Las fuerzas encargadas de llevarla a cabo han sufrido algunos traslados extraños, marchas y contramarchas de difícil justificación, casi siempre «bajo lluvias torrenciales y por terrenos enfangados». Es posible que a última hora se produjesen modificaciones sobre el empleo exacto de las unidades y zonas de acción. Juan Modesto, Soy del Quinto Regimiento, también considera que esos movimientos de las unidades de acá para allá «eran muy extraños» y relata

«El retraso de la ofensiva en Extremadura, los movimientos innecesarios de tropas, aquella decena de días de marchas de Norte a Sur, de Sur a Norte y otra vez de Norte a Sur, a más de desesperar a los combatientes y agotarlos, provocaban la inseguridad, la duda, la indignación y el descontento de los combatientes y sus mandos.»  «Hay que decir que en todo el tiempo de existencia del Ejército Popular republicano, no hubo un caso tan cínico e irresponsable como este de la operación de Extremadura.»

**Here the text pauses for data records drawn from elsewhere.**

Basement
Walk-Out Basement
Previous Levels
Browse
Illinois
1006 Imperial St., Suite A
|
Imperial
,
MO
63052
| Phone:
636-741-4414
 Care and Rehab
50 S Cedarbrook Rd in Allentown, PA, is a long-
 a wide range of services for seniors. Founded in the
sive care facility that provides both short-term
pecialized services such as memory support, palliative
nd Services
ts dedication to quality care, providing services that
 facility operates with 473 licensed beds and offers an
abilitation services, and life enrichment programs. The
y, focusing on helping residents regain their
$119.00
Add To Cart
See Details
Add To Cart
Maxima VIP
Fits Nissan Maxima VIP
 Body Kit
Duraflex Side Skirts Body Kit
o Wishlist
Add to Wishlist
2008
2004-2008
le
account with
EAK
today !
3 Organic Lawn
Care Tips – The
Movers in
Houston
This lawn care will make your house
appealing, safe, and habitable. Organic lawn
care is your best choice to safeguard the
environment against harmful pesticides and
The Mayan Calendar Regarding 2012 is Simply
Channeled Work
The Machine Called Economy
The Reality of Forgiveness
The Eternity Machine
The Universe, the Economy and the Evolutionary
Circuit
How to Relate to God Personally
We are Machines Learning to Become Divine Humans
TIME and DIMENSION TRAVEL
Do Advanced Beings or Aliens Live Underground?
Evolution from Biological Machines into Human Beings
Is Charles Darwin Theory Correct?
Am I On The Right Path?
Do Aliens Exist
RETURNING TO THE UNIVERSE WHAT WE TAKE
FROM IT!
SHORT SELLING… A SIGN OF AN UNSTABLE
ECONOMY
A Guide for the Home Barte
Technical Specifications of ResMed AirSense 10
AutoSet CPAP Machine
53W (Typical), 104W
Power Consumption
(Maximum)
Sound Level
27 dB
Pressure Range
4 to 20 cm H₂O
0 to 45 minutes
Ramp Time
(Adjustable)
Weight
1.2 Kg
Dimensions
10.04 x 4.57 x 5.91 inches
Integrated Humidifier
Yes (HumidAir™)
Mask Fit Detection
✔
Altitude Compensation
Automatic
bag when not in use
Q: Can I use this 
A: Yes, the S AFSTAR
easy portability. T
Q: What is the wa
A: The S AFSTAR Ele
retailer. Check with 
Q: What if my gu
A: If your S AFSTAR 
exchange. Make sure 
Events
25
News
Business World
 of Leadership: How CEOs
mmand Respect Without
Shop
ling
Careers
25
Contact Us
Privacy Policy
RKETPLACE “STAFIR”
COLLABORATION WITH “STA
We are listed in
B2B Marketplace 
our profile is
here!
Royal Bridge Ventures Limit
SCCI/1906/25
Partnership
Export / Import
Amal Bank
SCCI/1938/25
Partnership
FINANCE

A pesar del desgaste, la moral y disciplina de la tropa se mantiene.

«El movimiento de los camiones se hizo de noche y con las luces apagadas, y durante el día hubo un silencio absoluto en las líneas enemigas» . Se exigen en los desplazamientos una rigurosa disciplina y la adopción de precauciones para burlar la observación terrestre y aérea contraria».

El día anterior al comienzo de la batalla,

  • el XXII Cuerpo de Ejército quedaba acantonado en la zona El Viso-Villaralto-Fuentelancha-Villanueva del Duque-Alcaracejos-Dos Torres-Añora;
  • la Agrupación «Toral», en torno a Hinojosa del Duque, sin entrar en él;
  • la Columna «F» en los encinares al Nordeste de Belalcázar,
  • y la Caballería en los pueblos de Pedroche y Santa Eufemia.